**YOUR TASK**
Your task is to write out every line of the data exactly. Drop the pictures.

**SOURCE MATERIAL**
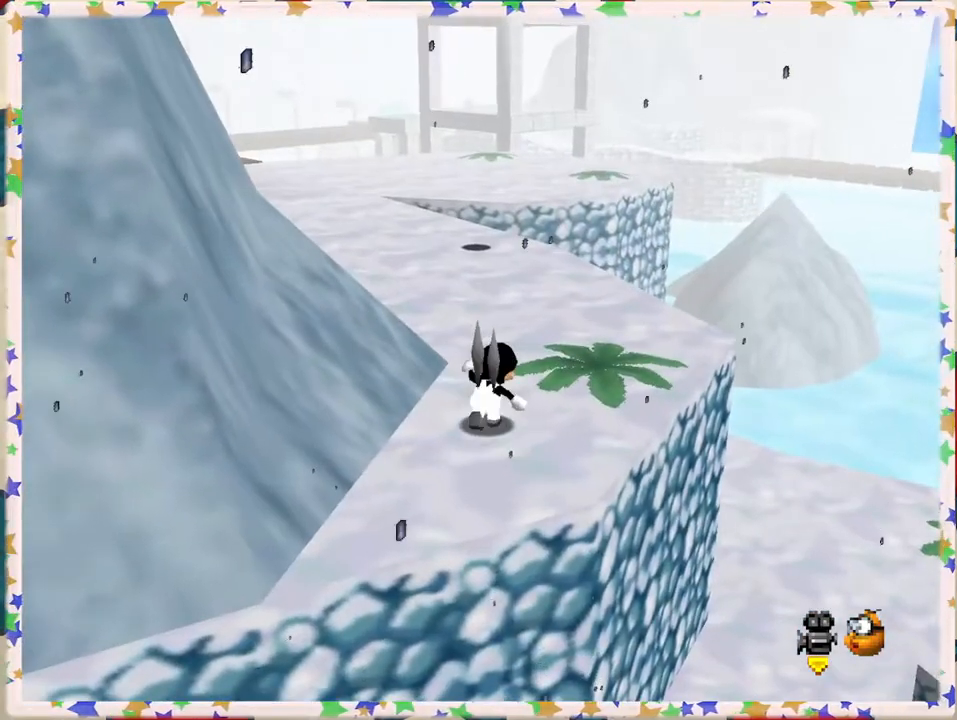
{"buttons": [], "left_stick": "up", "events": [[117, "C_LEFT", "down"], [183, "C_LEFT", "up"], [217, "left_stick", "up"]]}
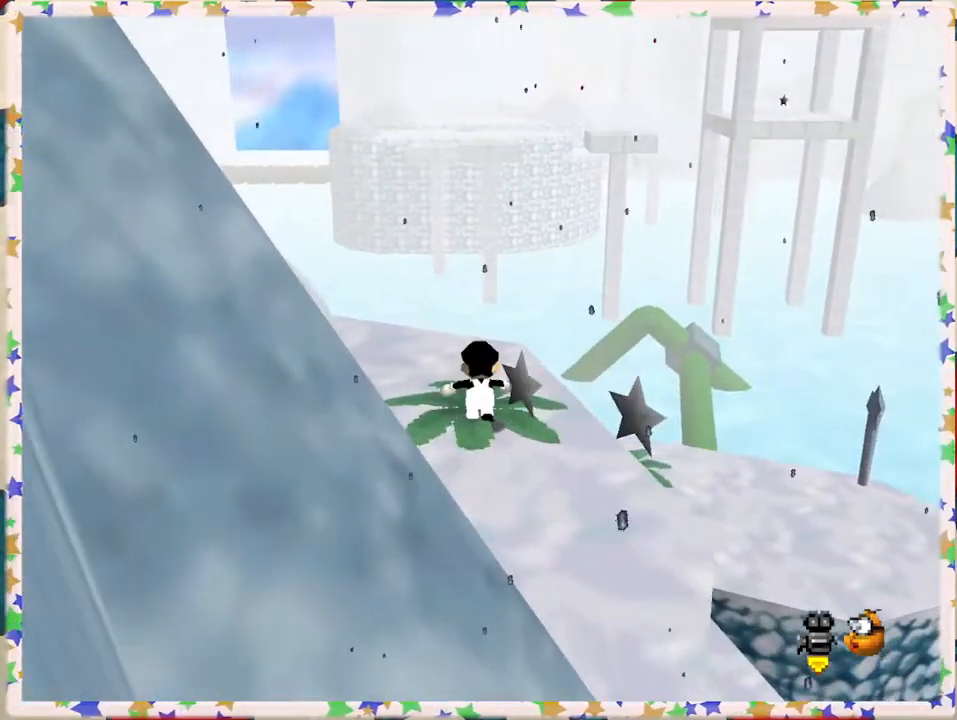
{"buttons": [], "left_stick": "up-left", "events": [[100, "left_stick", "up-left"], [167, "C_RIGHT", "down"], [233, "C_RIGHT", "up"]]}
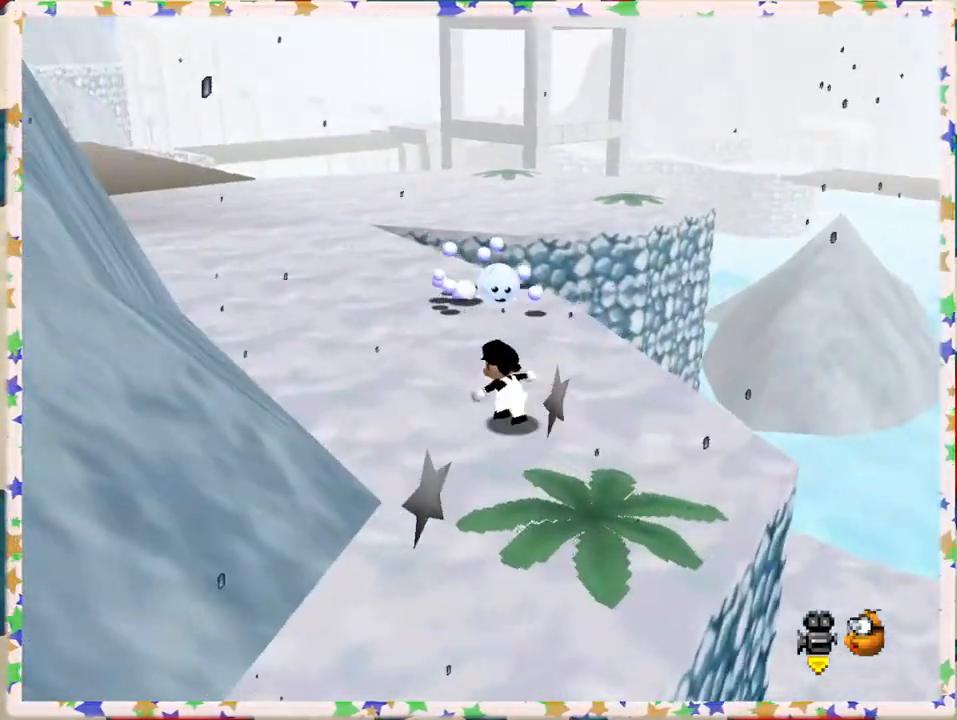
{"buttons": [], "left_stick": "up-left", "events": [[283, "Z", "down"], [300, "A", "down"], [417, "A", "up"], [433, "Z", "up"]]}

**WRITTEN RESPONSE**
{"buttons": [], "left_stick": "up", "events": [[117, "C_LEFT", "down"], [183, "C_LEFT", "up"], [217, "left_stick", "up"]]}
{"buttons": [], "left_stick": "up-left", "events": [[100, "left_stick", "up-left"], [167, "C_RIGHT", "down"], [233, "C_RIGHT", "up"]]}
{"buttons": [], "left_stick": "up-left", "events": [[283, "Z", "down"], [300, "A", "down"], [417, "A", "up"], [433, "Z", "up"]]}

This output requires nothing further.